Karp offers a strategy for speaking with toddlers. Toddler-ese. Speak their language. Keep it short, use repitition. Make sure that your child knows you understand what he or she is communicating. For example, Claire wants hot cocoa and she needs to eat her oatmeal first. I say, "Claire wants cocoa. She wants cocoa. She wants, she wants, she wants cocoa. I know you want cocoa, Claire. But first, you need to eat your oatmeal." The other part of toddler-ese is about showing your toddler that you really do understand what they are feeling. So if they are angry, you don't dismiss that anger entirely by speaking in a quiet voice. Instead, I use my face and voice to show Claire, "Claire is angry. She is upset. She is upset," and from there, bring the emotion down to a calmer level, "I know Claire is upset. You are not happy. You can calm down now. We can calm down."

I'm typing this and realizing I sound like a nut. But sometimes this toddler-ese works. Claire stops and realizes: Oh, Mama gets it. I'll point out that while my success with toddler-ese remains "sometimes," it always works in Harvey Karp, M.D.'s dvd.

In my non-Harvey-Karp-M.D.-dvd-life, there are times when Claire is hysterical and struggling and we're both sweating and tired and my instinct tells me to just hold on to her tightly so she doesn't smash her head against the floor or tear my hair out. Keep her safe. And if we're out in public, it's just horrifying. In public, my instinct is to yell to passersby that EVERYTHING REALLY IS OKAY. KIND OF. CARRY ON. My instinct is not to toddler-ese my way through her hysteria.

Still, I'm going to stick with toddler-ese. See how it goes. I count it a blessing that Claire isn't given to frequent tantrums. But when she throws herself into a fit, it's a grand fit. And I guess it's my grand job to sort out how to be mama to her when she unglues.
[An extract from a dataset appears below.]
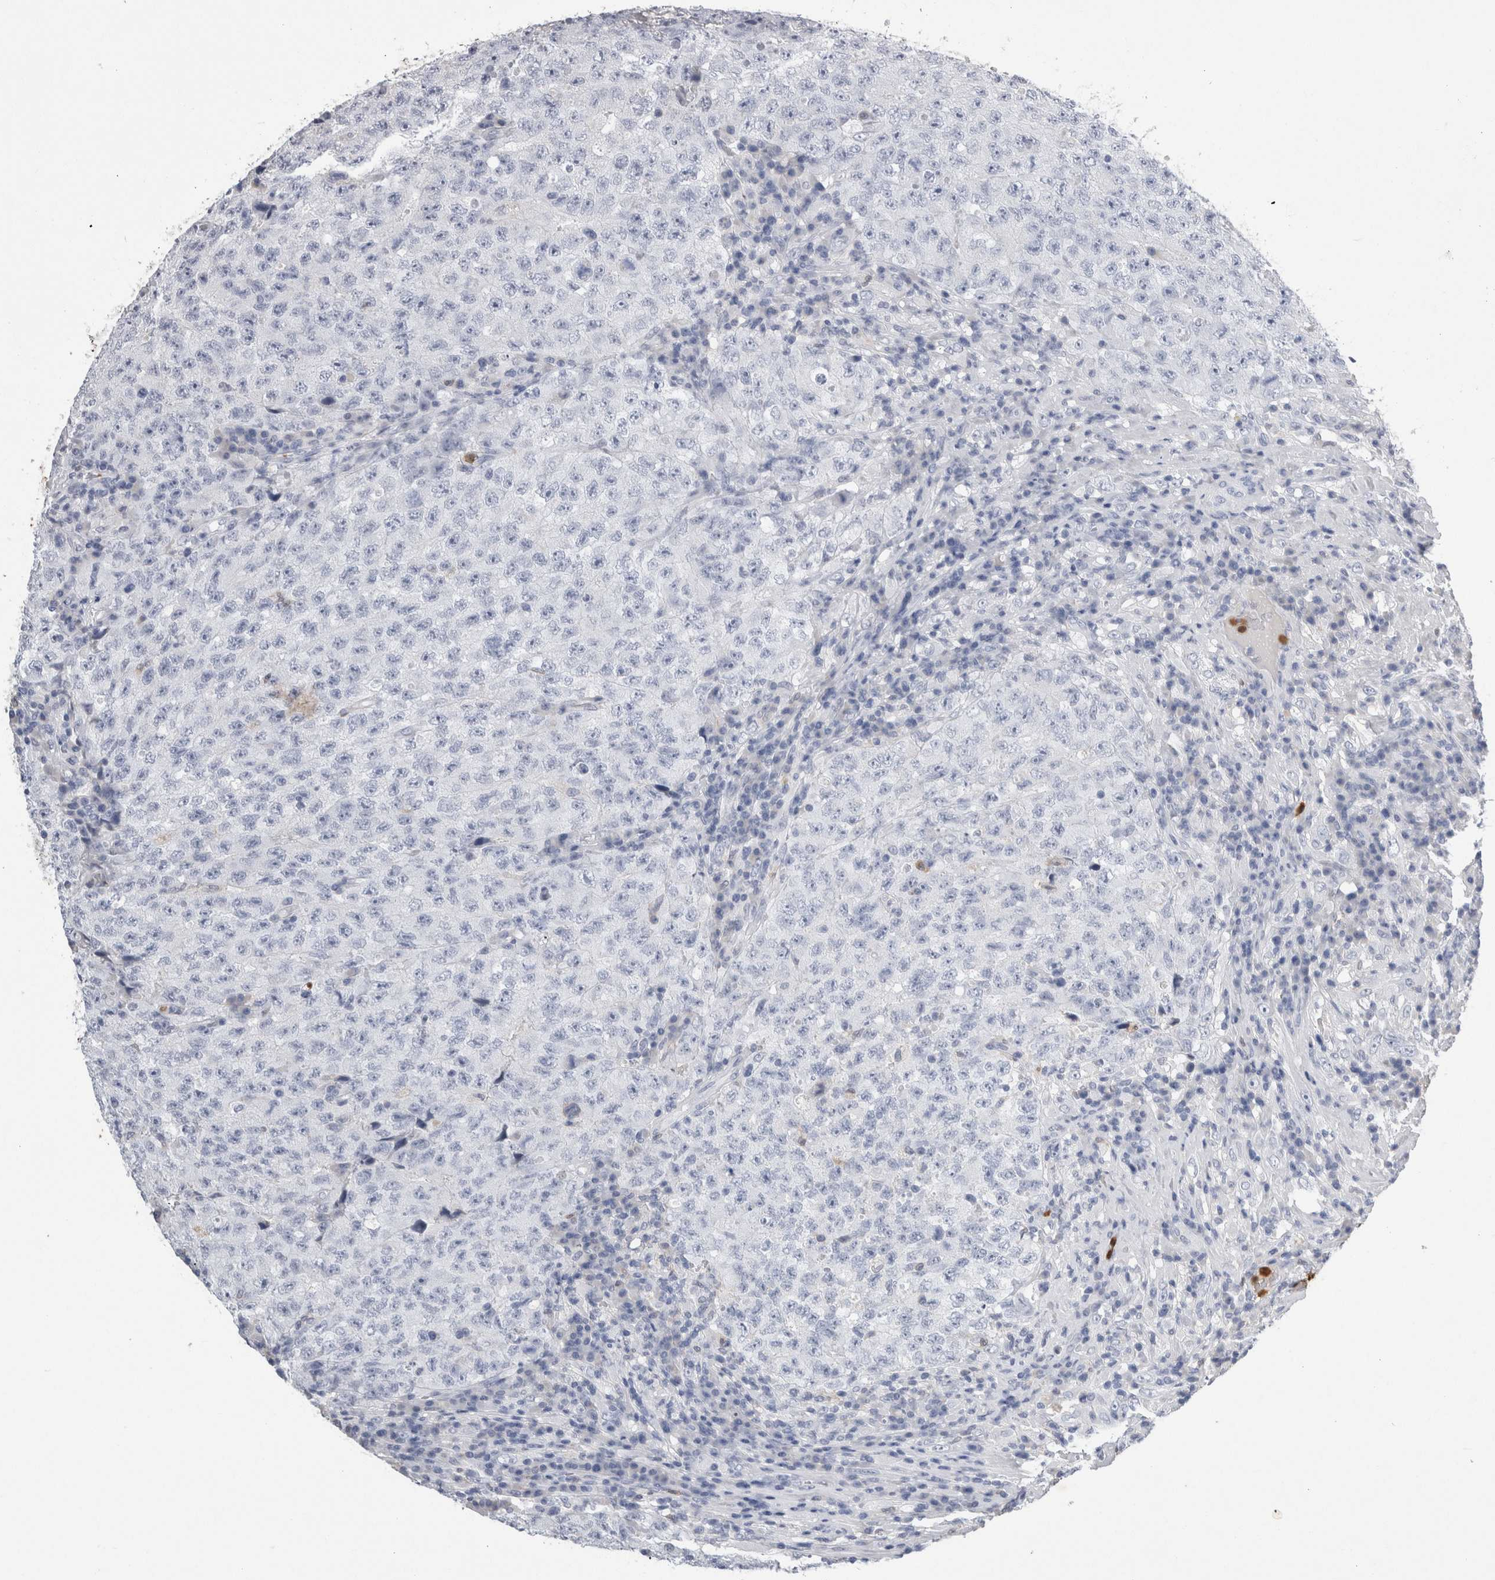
{"staining": {"intensity": "negative", "quantity": "none", "location": "none"}, "tissue": "testis cancer", "cell_type": "Tumor cells", "image_type": "cancer", "snomed": [{"axis": "morphology", "description": "Necrosis, NOS"}, {"axis": "morphology", "description": "Carcinoma, Embryonal, NOS"}, {"axis": "topography", "description": "Testis"}], "caption": "The micrograph demonstrates no significant expression in tumor cells of embryonal carcinoma (testis).", "gene": "S100A12", "patient": {"sex": "male", "age": 19}}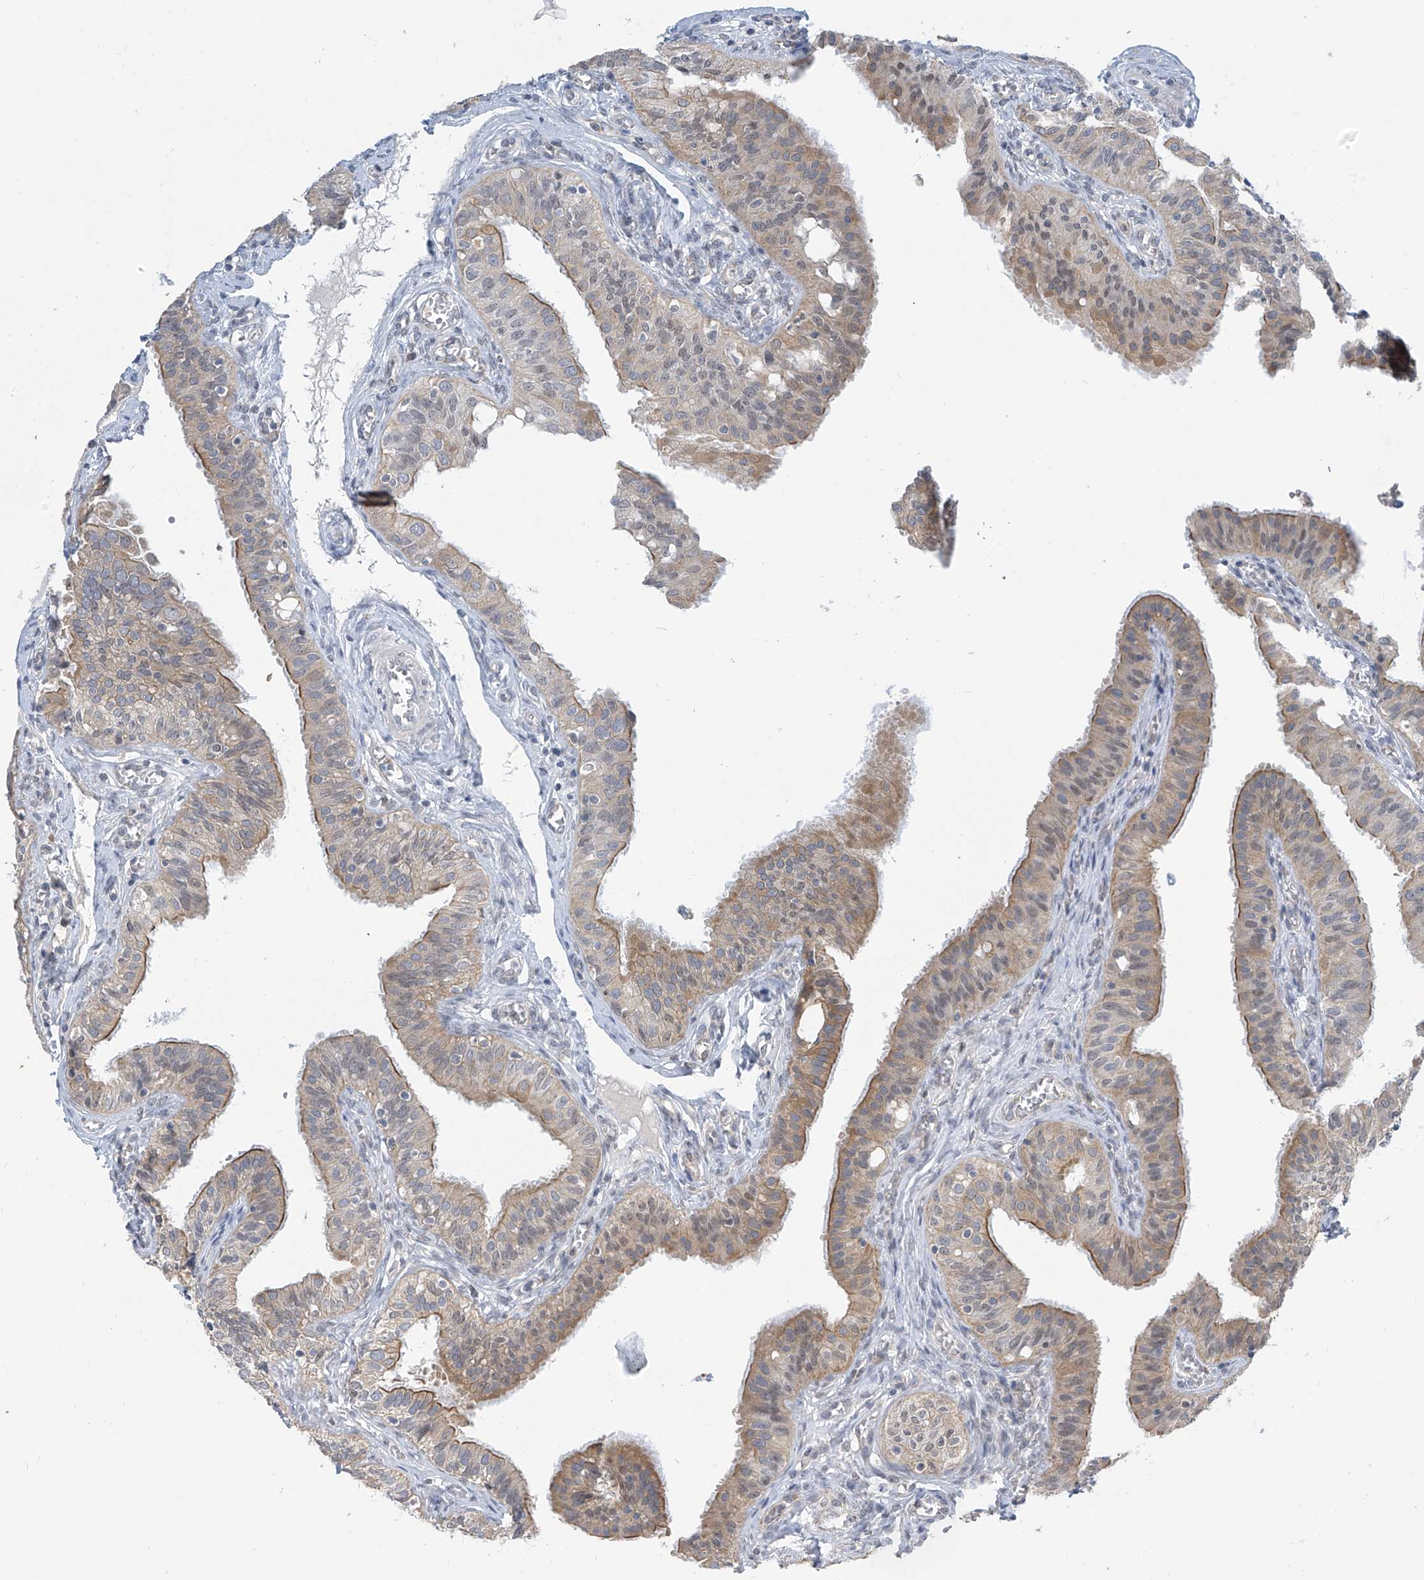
{"staining": {"intensity": "moderate", "quantity": "25%-75%", "location": "cytoplasmic/membranous"}, "tissue": "fallopian tube", "cell_type": "Glandular cells", "image_type": "normal", "snomed": [{"axis": "morphology", "description": "Normal tissue, NOS"}, {"axis": "topography", "description": "Fallopian tube"}, {"axis": "topography", "description": "Ovary"}], "caption": "The photomicrograph displays a brown stain indicating the presence of a protein in the cytoplasmic/membranous of glandular cells in fallopian tube. (DAB = brown stain, brightfield microscopy at high magnification).", "gene": "APLF", "patient": {"sex": "female", "age": 42}}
Advice, ideas, suggestions, encouragement welcome.

Wednesday, August 4, 2010

new due date

I am keeping track of weeks: currently thirty-three weeks, five days. Early on in the pregnancy, my doctor said I was due September 10. So that stuck in  my mind. I didn't sit down with the calendar and count my weeks. I just held September 10 as the due date.

Guess what?

By weeks, I'm actually due September 17. Had I figured this out, oh, I don't know, FIVE MONTHS AGO, it wouldn't seem like a big deal. Now, though. Hm. One week. One week. Just a change of date, not weeks. I know I've got six weeks (and two days) left, but that takes me to September 17, not the tenth as I'd kept in mind for months.

This baby has a chance at being born on his big sister's due date, the twenty-fifth of September. Or maybe he'll come a week early. Wouldn't that be sweet.